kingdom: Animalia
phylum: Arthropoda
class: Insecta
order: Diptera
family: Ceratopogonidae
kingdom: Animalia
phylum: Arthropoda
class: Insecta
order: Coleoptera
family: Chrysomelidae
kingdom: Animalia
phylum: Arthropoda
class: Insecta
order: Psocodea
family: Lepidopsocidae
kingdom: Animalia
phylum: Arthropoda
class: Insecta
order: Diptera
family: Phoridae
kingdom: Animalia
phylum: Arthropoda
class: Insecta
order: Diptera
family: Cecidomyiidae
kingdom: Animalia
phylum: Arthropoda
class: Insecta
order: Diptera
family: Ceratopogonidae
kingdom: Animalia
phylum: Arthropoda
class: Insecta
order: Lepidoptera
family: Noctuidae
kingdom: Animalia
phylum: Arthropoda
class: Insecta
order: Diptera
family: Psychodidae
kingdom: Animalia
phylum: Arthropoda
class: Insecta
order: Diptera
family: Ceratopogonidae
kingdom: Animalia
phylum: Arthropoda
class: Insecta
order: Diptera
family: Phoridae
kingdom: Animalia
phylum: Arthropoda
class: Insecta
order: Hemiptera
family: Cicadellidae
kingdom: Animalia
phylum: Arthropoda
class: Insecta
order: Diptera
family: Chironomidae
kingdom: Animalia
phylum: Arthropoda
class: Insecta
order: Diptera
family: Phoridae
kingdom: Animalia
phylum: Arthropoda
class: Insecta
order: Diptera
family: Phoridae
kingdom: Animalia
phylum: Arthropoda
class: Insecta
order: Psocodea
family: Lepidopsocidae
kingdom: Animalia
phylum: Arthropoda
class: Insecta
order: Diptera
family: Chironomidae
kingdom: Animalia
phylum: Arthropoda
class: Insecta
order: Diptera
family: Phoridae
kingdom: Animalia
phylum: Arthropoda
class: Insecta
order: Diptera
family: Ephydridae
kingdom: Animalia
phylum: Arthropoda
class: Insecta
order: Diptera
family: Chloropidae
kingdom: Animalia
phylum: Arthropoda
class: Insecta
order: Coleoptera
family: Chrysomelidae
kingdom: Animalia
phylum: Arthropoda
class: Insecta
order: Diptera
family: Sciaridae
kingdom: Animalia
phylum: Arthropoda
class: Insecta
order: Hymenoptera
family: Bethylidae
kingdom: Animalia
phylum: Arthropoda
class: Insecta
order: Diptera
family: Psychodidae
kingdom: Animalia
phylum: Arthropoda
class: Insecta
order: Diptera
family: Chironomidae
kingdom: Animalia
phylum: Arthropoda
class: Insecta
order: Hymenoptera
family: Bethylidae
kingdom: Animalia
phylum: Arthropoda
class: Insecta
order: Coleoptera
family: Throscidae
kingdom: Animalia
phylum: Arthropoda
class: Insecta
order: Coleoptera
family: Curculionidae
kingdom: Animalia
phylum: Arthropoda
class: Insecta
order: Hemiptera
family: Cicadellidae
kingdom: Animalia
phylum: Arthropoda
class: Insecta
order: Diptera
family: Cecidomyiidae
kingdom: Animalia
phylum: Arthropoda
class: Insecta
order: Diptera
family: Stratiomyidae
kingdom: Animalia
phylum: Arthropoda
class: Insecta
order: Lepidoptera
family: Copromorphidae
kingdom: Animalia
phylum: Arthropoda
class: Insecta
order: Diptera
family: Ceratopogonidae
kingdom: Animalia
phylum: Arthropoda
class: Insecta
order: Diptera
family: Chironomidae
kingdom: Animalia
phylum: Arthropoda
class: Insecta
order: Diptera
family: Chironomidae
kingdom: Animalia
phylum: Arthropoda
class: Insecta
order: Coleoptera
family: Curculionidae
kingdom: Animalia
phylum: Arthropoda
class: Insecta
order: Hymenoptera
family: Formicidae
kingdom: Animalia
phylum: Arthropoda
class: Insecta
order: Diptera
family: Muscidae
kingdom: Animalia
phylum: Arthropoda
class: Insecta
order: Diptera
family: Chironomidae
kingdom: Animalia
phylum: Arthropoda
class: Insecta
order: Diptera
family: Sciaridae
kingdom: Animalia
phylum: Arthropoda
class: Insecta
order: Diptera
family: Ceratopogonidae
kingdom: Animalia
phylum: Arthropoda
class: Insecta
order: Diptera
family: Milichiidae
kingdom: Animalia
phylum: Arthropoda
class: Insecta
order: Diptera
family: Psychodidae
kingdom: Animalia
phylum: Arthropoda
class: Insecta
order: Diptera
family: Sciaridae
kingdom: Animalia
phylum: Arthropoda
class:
────────────────
Pull out the lines of the data that start at the one containing "family: Copromorphidae" and end at the last line of the data, both included, and reproduce them without any change.

family: Copromorphidae
kingdom: Animalia
phylum: Arthropoda
class: Insecta
order: Diptera
family: Ceratopogonidae
kingdom: Animalia
phylum: Arthropoda
class: Insecta
order: Diptera
family: Chironomidae
kingdom: Animalia
phylum: Arthropoda
class: Insecta
order: Diptera
family: Chironomidae
kingdom: Animalia
phylum: Arthropoda
class: Insecta
order: Coleoptera
family: Curculionidae
kingdom: Animalia
phylum: Arthropoda
class: Insecta
order: Hymenoptera
family: Formicidae
kingdom: Animalia
phylum: Arthropoda
class: Insecta
order: Diptera
family: Muscidae
kingdom: Animalia
phylum: Arthropoda
class: Insecta
order: Diptera
family: Chironomidae
kingdom: Animalia
phylum: Arthropoda
class: Insecta
order: Diptera
family: Sciaridae
kingdom: Animalia
phylum: Arthropoda
class: Insecta
order: Diptera
family: Ceratopogonidae
kingdom: Animalia
phylum: Arthropoda
class: Insecta
order: Diptera
family: Milichiidae
kingdom: Animalia
phylum: Arthropoda
class: Insecta
order: Diptera
family: Psychodidae
kingdom: Animalia
phylum: Arthropoda
class: Insecta
order: Diptera
family: Sciaridae
kingdom: Animalia
phylum: Arthropoda
class:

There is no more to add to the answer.